Monday, August 29, 2011

Economic Thoughts for the Week

There are two topics I feel like should be addressed coming out of the news.  One is a piece of news and the other is an interesting opinion piece.

I'll start with the news: President Obama nominated Alan Krueger to head his Council of Economic Advisers , replacing Austan Goolsbee at the helm.  Krueger's a good appointment, given the constraints-- he's a well-known labor economist from Princeton who's more or less a mainstream, middle of the road thinker when it comes to macro.  Which, of course, means Republicans will denounce him as Karl Marx's bastard son (even as George W. Bush and Reagan's CEA chairmen, Greg Mankiw, and Marty Feldstein, praised him).  Even though I like Krueger, the politics dictate that not much will be done on the jobs front-- we might get some tax incentives to create jobs, but we're not going to get the kind of massive action we need to get the economy on a sustainable recovery track.

The second interesting article comes from Bush II's speechwriter, David Frum, suggesting the three big mistakes Obama made.  As has usually been the case with Frum lately, his arguments are pretty spot-on in substance, but he's pretty awful at apportioning blame.  So, in order, the mistakes Frum cited.  First, he suggests that Obama left writing the stimulus to Congressional Democrats, and got an ineffective stimulus.  I'd argue that, yes, Obama can be blamed for the stimulus, but not because it was Democrats who wrote it, but because what he suggested was too small and was designed to be able to win Republican votes.  As mistaken parts of the stimulus, Frum points out $15 billion for Pell grants, $9 billion for rural and community development, and a $20 billion renewable energy tax credit.  All of which are pretty much direct stimulus, aside from maybe the Pell grants, which allow the extremely poor to go to college.  That's not really direct stimulus, but it's certainly not a waste of money, as it's an investment in the future.  Then he attacked aid to state and local governments, which is probably the most direct job-saving there is.  States (stupidly) can't borrow to meet budget shortfalls from bad economic times, so without federal funds, the depressed economy would have meant millions of teachers and firefighters would have had to be fired in response to the recession.  Then, the last thing Frum argues is that the tax cuts from the stimulus were ineffective.  Well, yeah.  But it's not Congressional Democrats who are desperate for taxes, under all circumstances (Nonsense from the Fox News types aside, we collected under 15% of GDP in taxes the last two years, despite GDP being depressed.  That's the least we've collected at the federal level since 1949 and 1950, before Medicare or Medicaid existed).  So, while it can be argued that Obama was insufficiently proactive with the stimulus, the problem isn't what Frum listed, but the insufficient size of the stimulus, and the compromises made in it to appease Republicans.

Second, Frum argues that Obama didn't "mobilize the Fed to support his fiscal stimulus" or get his nominees confirmed to the Fed board.  Which is just silly.  The Fed is an independent agency.  And Obama nominated very, very qualified people to the Fed board, most notably MIT economist Peter Diamond.  But confirming Peter Diamond isn't Obama's job, it's Congress's.  I suppose he could have recess-appointed Diamond, and you can fault him for not doing that, but Frum essentially acknowledges that Republicans are nuts for obstructing monetary stimulus and refusing to appoint extremely qualified people to the Fed board... then faults Obama for somehow not forcing a party that considers him Hitler reincarnated to confirm those nominees.  Again, on substance, Frum is right, but choosing this as a "big mistake" on OBAMA'S part is kind of bizarre...

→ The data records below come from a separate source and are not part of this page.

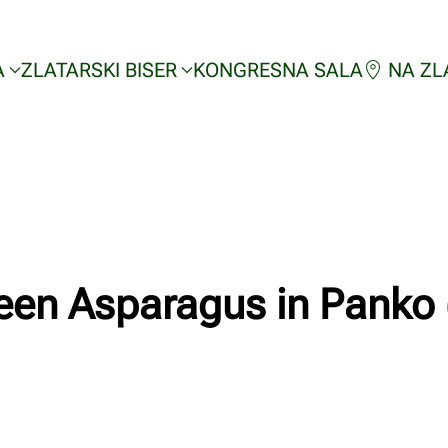
A
ZLATARSKI BISER
KONGRESNA SALA
NA ZL
een Asparagus in Panko 
Napisao/la
Milan Radnic
na
02/03/2023
.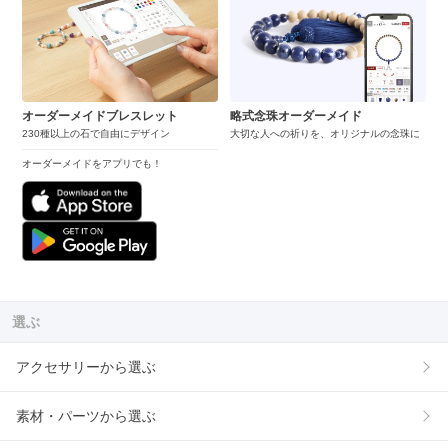
オーダーメイドブレスレット
略式念珠オーダーメイド
230種以上の石で自由にデザイン
大切な人への祈りを、オリジナルの念珠に
オーダーメイドをアプリでも！
選ぶ
アクセサリーから選ぶ
素材・パーツから選ぶ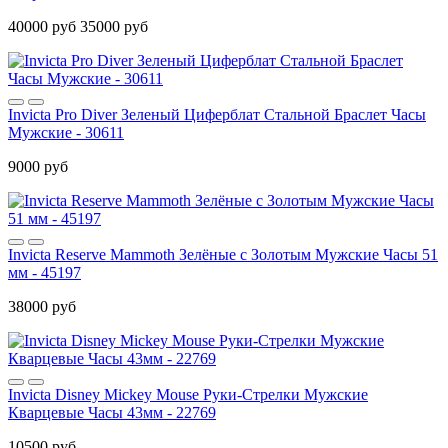
40000 руб
35000 руб
Invicta Pro Diver Зеленый Циферблат Стальной Браслет Часы
Мужские - 30611
9000 руб
Invicta Reserve Mammoth Зелёные с Золотым Мужские Часы 51
мм - 45197
38000 руб
Invicta Disney Mickey Mouse Руки-Стрелки Мужские
Кварцевые Часы 43мм - 22769
10500 руб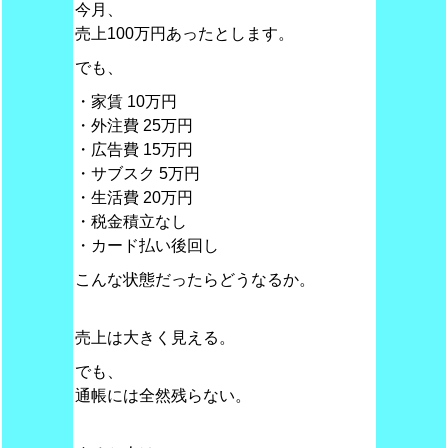
今月、
売上100万円あったとします。
でも、
・家賃 10万円
・外注費 25万円
・広告費 15万円
・サブスク 5万円
・生活費 20万円
・税金積立なし
・カード払い後回し
こんな状態だったらどうなるか。
売上は大きく見える。
でも、
通帳には全然残らない。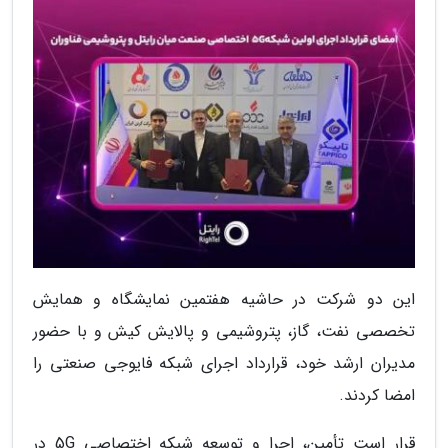
این دو شرکت در حاشیه هفتمین نمایشگاه و همایش
تخصصی نفت، گاز، پتروشیمی و پالایش کیش و با حضور
مدیران ارشد خود، قرارداد اجرای شبکه فایوجی صنعتی را
امضا کردند.
قرار است تأمین، اجرا و توسعه شبکه اختصاصی 5G در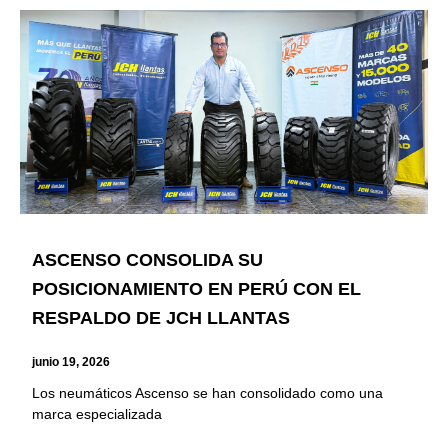
ASCENSO CONSOLIDA SU
POSICIONAMIENTO EN PERÚ CON EL
RESPALDO DE JCH LLANTAS
junio 19, 2026
Los neumáticos Ascenso se han consolidado como una
marca especializada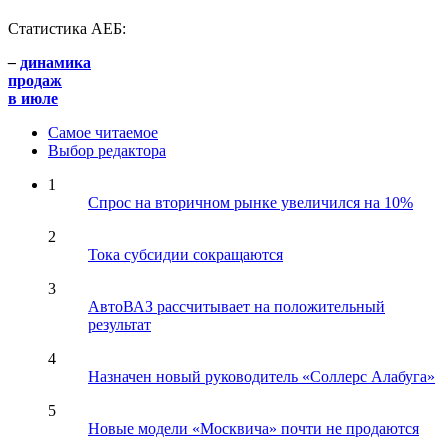
Статистика АЕБ:
–
динамика
продаж
в июле
Самое читаемое
Выбор редактора
1
Спрос на вторичном рынке увеличился на 10%
2
Тока субсидии сокращаются
3
АвтоВАЗ рассчитывает на положительный
результат
4
Назначен новый руководитель «Соллерс Алабуга»
5
Новые модели «Москвича» почти не продаются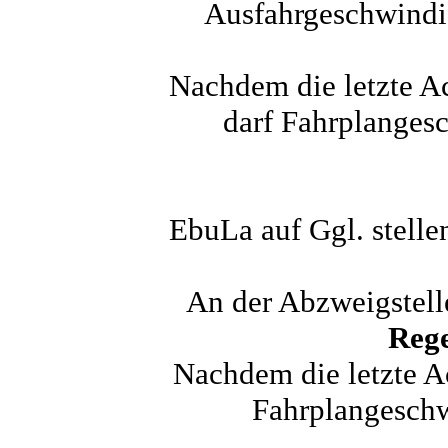
Ausfahrgeschwindig
Nachdem die letzte Ac
darf Fahrplangesc
EbuLa auf Ggl. stell
An der Abzweigstell
Rege
Nachdem die letzte Ac
Fahrplangeschw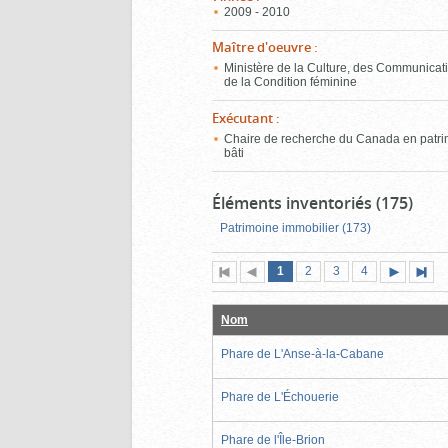
2009 - 2010
Maître d'oeuvre
:
Ministère de la Culture, des Communicati
de la Condition féminine
Exécutant
:
Chaire de recherche du Canada en patr
bâti
Éléments inventoriés (175)
Patrimoine immobilier (173)
Page
(page
Page
Page
Page
1
Première
2
Page
3
4
actuelle)
page
précédente
suivante
page
Nom
Phare de L'Anse-à-la-Cabane
Phare de L'Échouerie
Phare de l'Île-Brion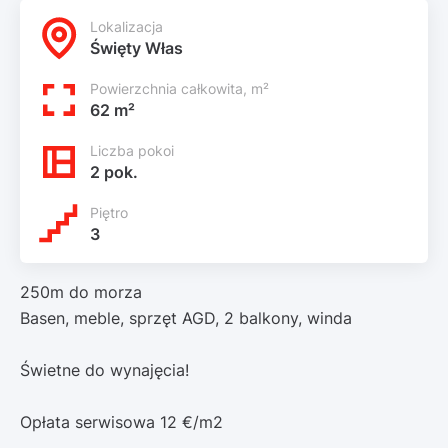
Lokalizacja
Święty Włas
Powierzchnia całkowita, m²
62 m²
Liczba pokoi
2 pok.
Piętro
3
250m do morza
Basen, meble, sprzęt AGD, 2 balkony, winda
Świetne do wynajęcia!
Opłata serwisowa 12 €/m2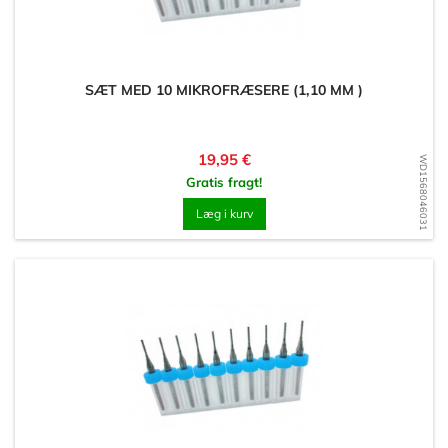
SÆT MED 10 MIKROFRÆSERE (1,10 MM )
Pris
19,95 €
WD1568046031
Gratis fragt!
Læg i kurv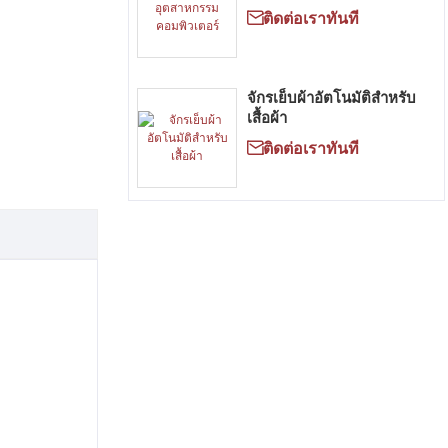

ติดต่อเราทันที
จักรเย็บผ้าอัตโนมัติสำหรับ
เสื้อผ้า

ติดต่อเราทันที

Third, Frum argues that Obama planned his presidency around the best-case scenario.  In that regard, he's spot on.  Obama's habitually bet on outcomes that were unlikely, and assumed that the best would happen instead of preparing for the worst.  His stimulus was too small, and, crucially, rather than acknowledging that it was too small at the time, Obama pretended that it was just the right size.  In essence, instead of doing the maximum and hoping that it was too much, he did the minimum and didn't prepare for scenarios in which that would be insufficient.  In that regard, Frum captures the biggest habitual problem of Obama's presidency.